# I need numbers - who is coming to the meet?



## Mel (Jan 1, 2002)

Could you please add yourself to this thread so i know who is coming to the meet and how many of you?

We need to know if this meet is viable or not?

Thanks all

Mel
x


----------



## Mel (Jan 1, 2002)




----------



## Mel (Jan 1, 2002)




----------



## DizziSquirrel (Feb 15, 2005)

Saturday only, inc meal Dizzi & Abbie


----------



## Leicesterlou (Oct 9, 2007)

I intended on coming Saturday in the day only

Louise & Georgia xx


----------



## Sarah K (Oct 8, 2007)

DH & I coming for the whole thing - Friday afternoon to Sunday morning staying both nights   

xxxx


----------



## carole (Jul 21, 2003)

Carole Paul and Robert booked in to the premier inn for Friday and Saturday - but if there is room in the hotel we would prefer it !


----------



## ❣Audrey (Aug 22, 2008)

We would like to come Friday - going home Saturday night xxx


----------



## BABY2 (Nov 28, 2007)

Baby2, DH and C..(DH may drop out if he has last minute contract to do), have booked a family room for the whole weeknd at the hotel


----------



## Mel (Jan 1, 2002)

Anyone else coming to the meet? I really need to know numbers, especially for the meal as if we do not have enough numbers for the meal we will be charged the same rate for the room but will not get the meal included in that price..................

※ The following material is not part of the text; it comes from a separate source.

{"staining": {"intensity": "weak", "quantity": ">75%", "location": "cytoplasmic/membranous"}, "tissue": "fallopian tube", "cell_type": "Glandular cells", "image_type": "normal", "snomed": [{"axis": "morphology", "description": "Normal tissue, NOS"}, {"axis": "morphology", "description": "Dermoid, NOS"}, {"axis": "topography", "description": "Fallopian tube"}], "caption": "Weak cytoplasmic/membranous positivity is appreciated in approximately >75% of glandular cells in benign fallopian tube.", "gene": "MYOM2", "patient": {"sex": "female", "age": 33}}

Please let me know so i can work out if the meet is viable this year 

Mel
x


----------



## BABY2 (Nov 28, 2007)

would it be easier if the whole thing got cancelled as it looks like not many people can make it, and have a big "day out" instead   , that way no-one loses money, it can be a big picnic/reunion style thing? and as it's just for the day , people don't have to worry about committing perhaps to a whole weekend? and it's less work for you guys trying to organise   
just a thought


----------



## Mel (Jan 1, 2002)

BABY2 said:


> would it be easier if the whole thing got cancelled as it looks like not many people can make it, and have a big "day out" instead  , that way no-one loses money, it can be a big picnic/reunion style thing? and as it's just for the day , people don't have to worry about committing perhaps to a whole weekend? and it's less work for you guys trying to organise
> just a thought


Sounds like a good idea hun, will keep that idea in mind - will keep you all posted about this meet 

Mel
x


----------



## Mel (Jan 1, 2002)

Unfortunately due to lack of numbers the main FF meet is now cancelled.

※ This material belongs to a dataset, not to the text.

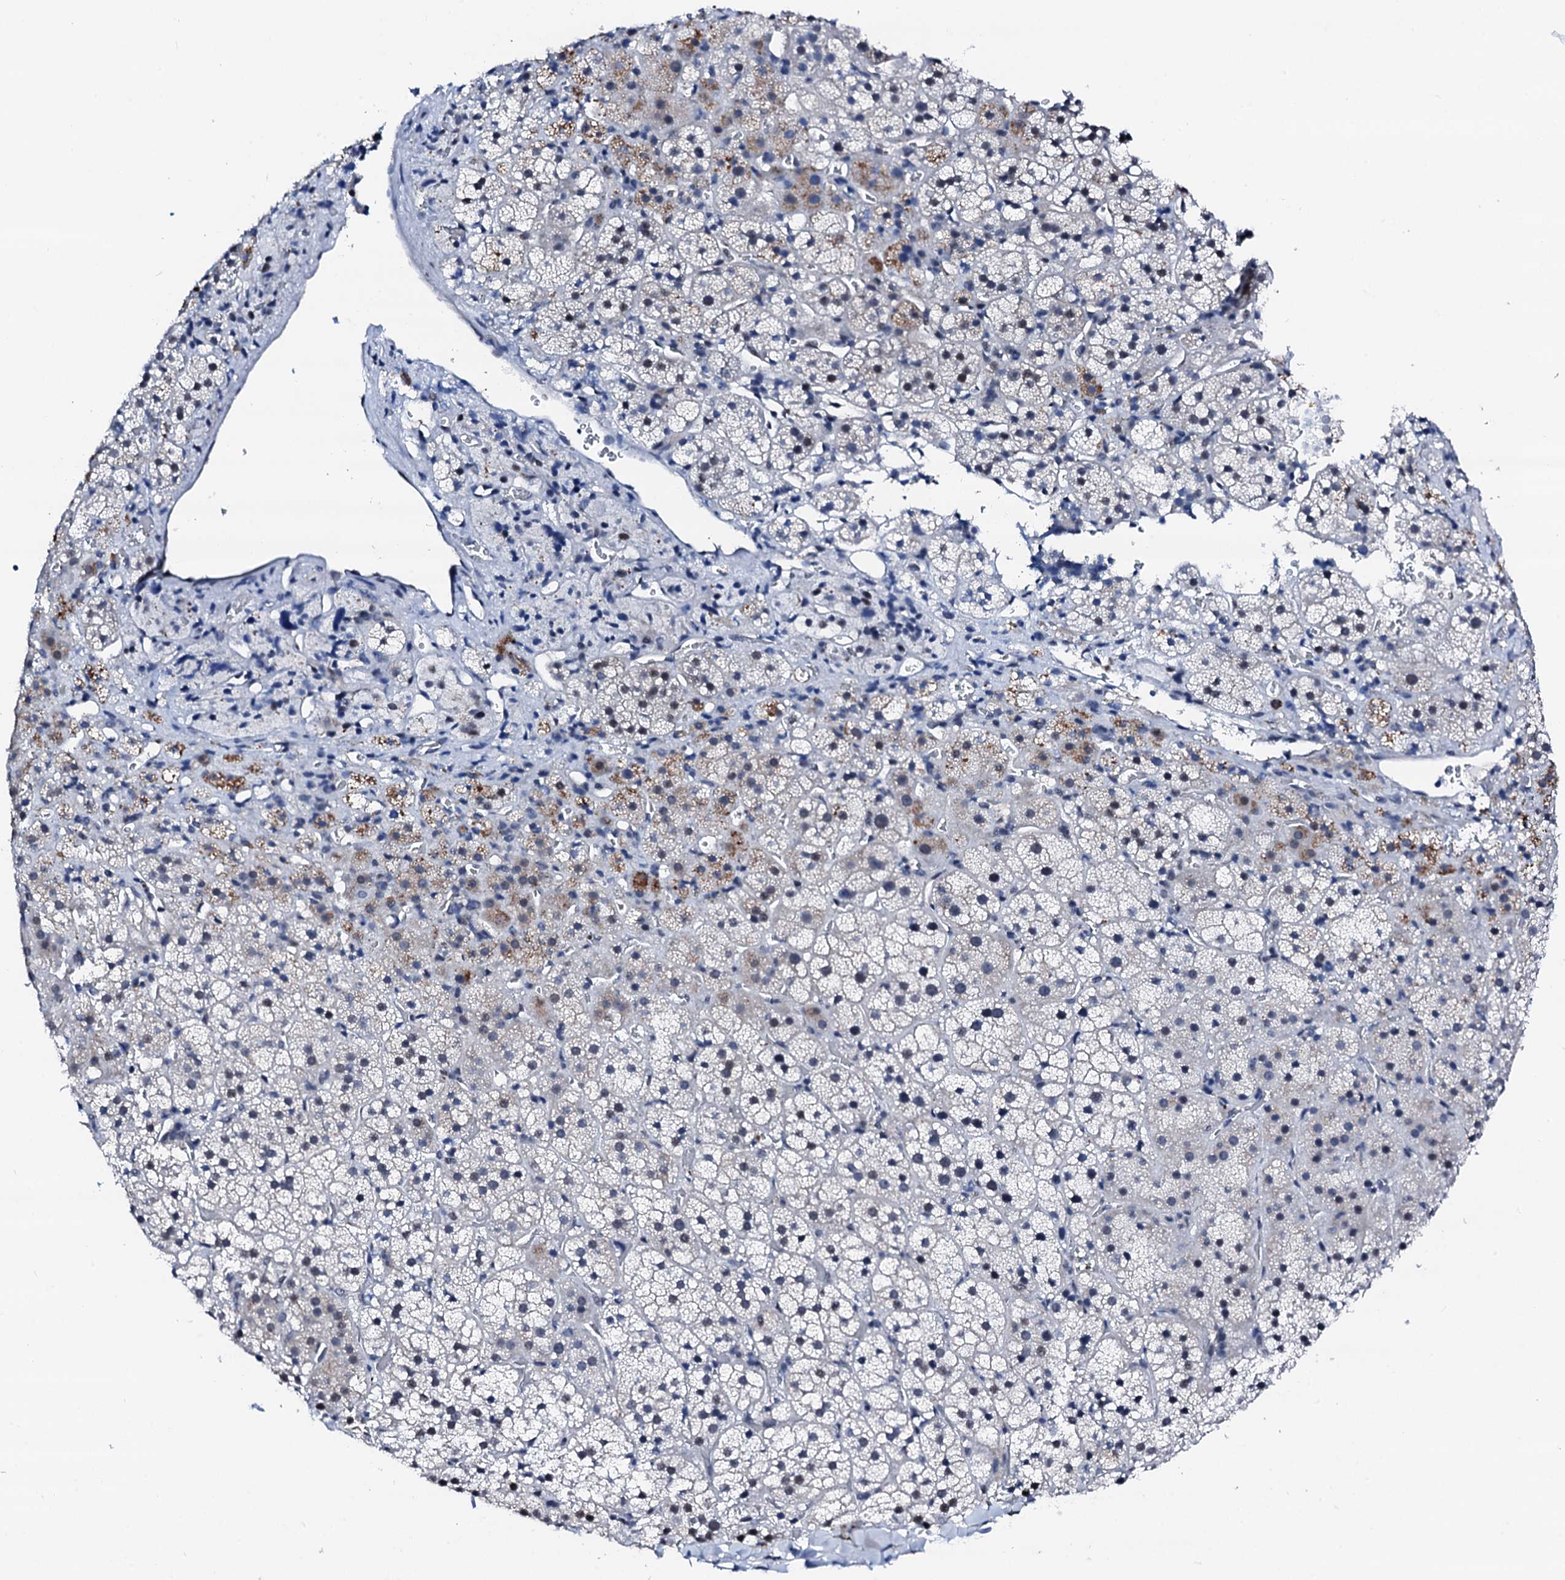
{"staining": {"intensity": "moderate", "quantity": "<25%", "location": "cytoplasmic/membranous"}, "tissue": "adrenal gland", "cell_type": "Glandular cells", "image_type": "normal", "snomed": [{"axis": "morphology", "description": "Normal tissue, NOS"}, {"axis": "topography", "description": "Adrenal gland"}], "caption": "Immunohistochemical staining of benign human adrenal gland demonstrates low levels of moderate cytoplasmic/membranous expression in approximately <25% of glandular cells.", "gene": "TRAFD1", "patient": {"sex": "female", "age": 44}}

*All rooms have been cancelled.*

We apologise to those of you who were looking forward to this meet, we were really looking forward to it also but i suppose it was not good timing on our part due to the world cup and that people do ALWAYS pull out at the last minute.

It has been suggested that we could meet for a daytime event where people do not have to think about finding the money for a whole weekend and having to commit to that weekend.

Mel
x​


----------